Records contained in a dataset
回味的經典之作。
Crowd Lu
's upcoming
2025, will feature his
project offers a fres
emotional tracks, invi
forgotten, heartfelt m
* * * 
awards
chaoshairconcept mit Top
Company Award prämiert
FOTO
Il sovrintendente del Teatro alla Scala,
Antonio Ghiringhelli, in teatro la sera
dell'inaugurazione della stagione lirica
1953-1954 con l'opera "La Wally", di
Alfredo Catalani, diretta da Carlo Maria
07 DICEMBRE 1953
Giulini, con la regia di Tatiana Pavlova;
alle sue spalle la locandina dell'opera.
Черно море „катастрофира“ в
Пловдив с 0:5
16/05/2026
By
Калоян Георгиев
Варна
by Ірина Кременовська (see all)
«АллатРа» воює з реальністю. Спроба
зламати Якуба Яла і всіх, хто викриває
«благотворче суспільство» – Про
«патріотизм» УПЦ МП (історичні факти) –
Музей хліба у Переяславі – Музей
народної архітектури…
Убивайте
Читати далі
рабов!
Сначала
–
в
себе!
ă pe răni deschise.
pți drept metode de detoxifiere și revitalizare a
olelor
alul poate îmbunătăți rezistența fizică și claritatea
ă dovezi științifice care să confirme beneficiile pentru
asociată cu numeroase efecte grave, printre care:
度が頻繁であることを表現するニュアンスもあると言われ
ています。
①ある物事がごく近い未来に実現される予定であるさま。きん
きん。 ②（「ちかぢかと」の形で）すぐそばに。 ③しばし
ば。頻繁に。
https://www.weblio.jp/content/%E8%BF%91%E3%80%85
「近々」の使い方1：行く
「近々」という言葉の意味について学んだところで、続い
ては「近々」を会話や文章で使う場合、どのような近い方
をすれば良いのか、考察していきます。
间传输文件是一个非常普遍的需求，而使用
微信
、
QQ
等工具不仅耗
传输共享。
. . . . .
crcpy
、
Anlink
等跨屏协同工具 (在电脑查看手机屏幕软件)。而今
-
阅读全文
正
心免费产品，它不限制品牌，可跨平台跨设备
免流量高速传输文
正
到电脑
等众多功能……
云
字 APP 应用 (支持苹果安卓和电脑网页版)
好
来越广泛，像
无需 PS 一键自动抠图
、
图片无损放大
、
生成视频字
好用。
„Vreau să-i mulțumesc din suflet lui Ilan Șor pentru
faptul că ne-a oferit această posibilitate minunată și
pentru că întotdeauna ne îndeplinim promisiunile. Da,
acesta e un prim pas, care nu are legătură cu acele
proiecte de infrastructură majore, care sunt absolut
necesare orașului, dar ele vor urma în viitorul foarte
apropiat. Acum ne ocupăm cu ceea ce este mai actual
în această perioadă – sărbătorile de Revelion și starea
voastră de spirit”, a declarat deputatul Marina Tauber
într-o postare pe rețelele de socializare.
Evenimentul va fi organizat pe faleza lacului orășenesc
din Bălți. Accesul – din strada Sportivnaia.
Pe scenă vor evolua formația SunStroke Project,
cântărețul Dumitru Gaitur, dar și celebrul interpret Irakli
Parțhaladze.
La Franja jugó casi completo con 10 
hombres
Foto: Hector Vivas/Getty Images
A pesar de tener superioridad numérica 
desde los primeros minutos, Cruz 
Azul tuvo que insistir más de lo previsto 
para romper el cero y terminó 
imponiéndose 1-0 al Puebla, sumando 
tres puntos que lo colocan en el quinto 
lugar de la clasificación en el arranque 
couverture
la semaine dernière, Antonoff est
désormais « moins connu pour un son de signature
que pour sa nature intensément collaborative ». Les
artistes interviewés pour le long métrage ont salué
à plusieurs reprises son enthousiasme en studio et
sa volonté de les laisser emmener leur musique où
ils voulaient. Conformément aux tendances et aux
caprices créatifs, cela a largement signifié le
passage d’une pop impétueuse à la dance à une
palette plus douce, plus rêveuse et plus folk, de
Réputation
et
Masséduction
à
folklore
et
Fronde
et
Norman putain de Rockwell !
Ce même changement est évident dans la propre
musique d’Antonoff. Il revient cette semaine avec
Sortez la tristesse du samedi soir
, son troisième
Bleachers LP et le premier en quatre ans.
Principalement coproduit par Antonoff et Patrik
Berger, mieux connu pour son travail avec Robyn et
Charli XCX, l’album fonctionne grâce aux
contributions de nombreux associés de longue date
==
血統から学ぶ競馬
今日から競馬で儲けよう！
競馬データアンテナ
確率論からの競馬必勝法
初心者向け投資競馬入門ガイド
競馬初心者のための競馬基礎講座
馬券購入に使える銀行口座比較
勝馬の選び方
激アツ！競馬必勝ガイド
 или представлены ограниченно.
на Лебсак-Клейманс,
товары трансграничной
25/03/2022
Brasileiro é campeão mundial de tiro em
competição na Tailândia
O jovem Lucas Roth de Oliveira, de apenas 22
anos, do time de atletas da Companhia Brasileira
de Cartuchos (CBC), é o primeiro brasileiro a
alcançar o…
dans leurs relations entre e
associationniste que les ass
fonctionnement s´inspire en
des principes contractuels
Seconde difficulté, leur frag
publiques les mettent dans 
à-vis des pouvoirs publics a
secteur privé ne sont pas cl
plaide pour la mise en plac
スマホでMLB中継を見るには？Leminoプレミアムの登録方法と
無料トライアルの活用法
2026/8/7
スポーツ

▶ [HOW TO COMPLETE THIS TASK] Reproduce the lines of the entries above from the one with "apropiat. Acum ne" to the one with "ils voulaient. Conformément", both included, exactly and without any other line.

▶ [RESPONSE TO THE EXERCISE]
apropiat. Acum ne ocupăm cu ceea ce este mai actual
în această perioadă – sărbătorile de Revelion și starea
voastră de spirit”, a declarat deputatul Marina Tauber
într-o postare pe rețelele de socializare.
Evenimentul va fi organizat pe faleza lacului orășenesc
din Bălți. Accesul – din strada Sportivnaia.
Pe scenă vor evolua formația SunStroke Project,
cântărețul Dumitru Gaitur, dar și celebrul interpret Irakli
Parțhaladze.
La Franja jugó casi completo con 10 
hombres
Foto: Hector Vivas/Getty Images
A pesar de tener superioridad numérica 
desde los primeros minutos, Cruz 
Azul tuvo que insistir más de lo previsto 
para romper el cero y terminó 
imponiéndose 1-0 al Puebla, sumando 
tres puntos que lo colocan en el quinto 
lugar de la clasificación en el arranque 
couverture
la semaine dernière, Antonoff est
désormais « moins connu pour un son de signature
que pour sa nature intensément collaborative ». Les
artistes interviewés pour le long métrage ont salué
à plusieurs reprises son enthousiasme en studio et
sa volonté de les laisser emmener leur musique où
ils voulaient. Conformément aux tendances et aux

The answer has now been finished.